- [Exercise directions]: Restate the listing below word for word; no pictures belong in the copy.

- [Raw data]:
···

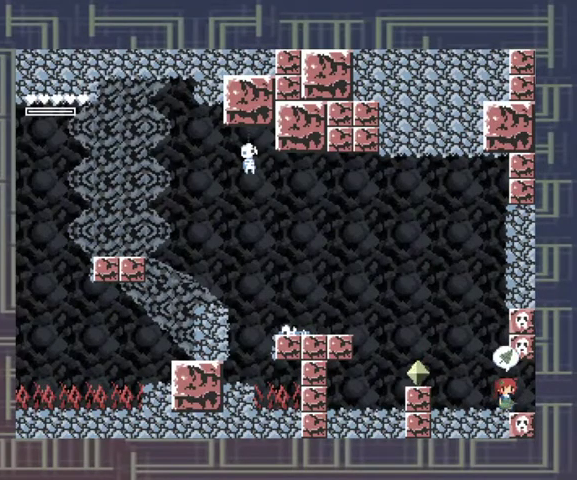
{"buttons": [], "left_stick": "center", "events": [[133, "left_stick", "right"], [500, "left_stick", "center"]]}
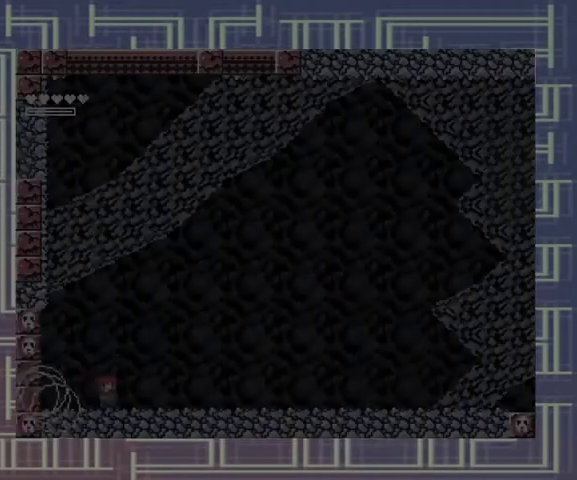
{"buttons": [], "left_stick": "right", "events": [[467, "left_stick", "right"]]}
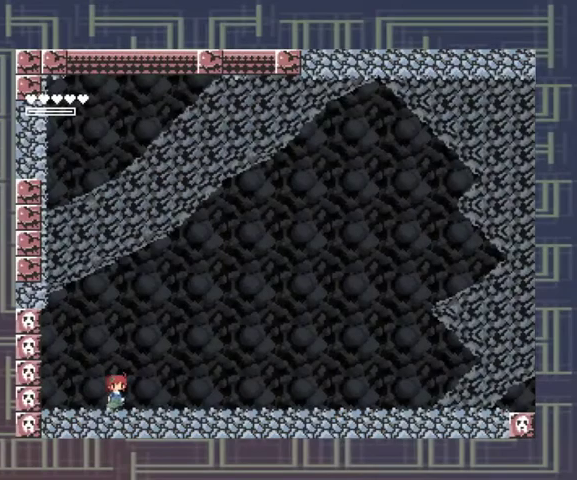
{"buttons": [], "left_stick": "right", "events": []}
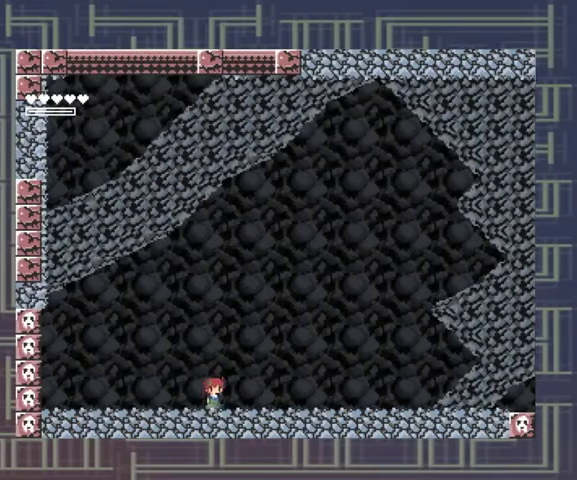
{"buttons": [], "left_stick": "right", "events": []}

···

- [Written answer]:
{"buttons": [], "left_stick": "center", "events": [[133, "left_stick", "right"], [500, "left_stick", "center"]]}
{"buttons": [], "left_stick": "right", "events": [[467, "left_stick", "right"]]}
{"buttons": [], "left_stick": "right", "events": []}
{"buttons": [], "left_stick": "right", "events": []}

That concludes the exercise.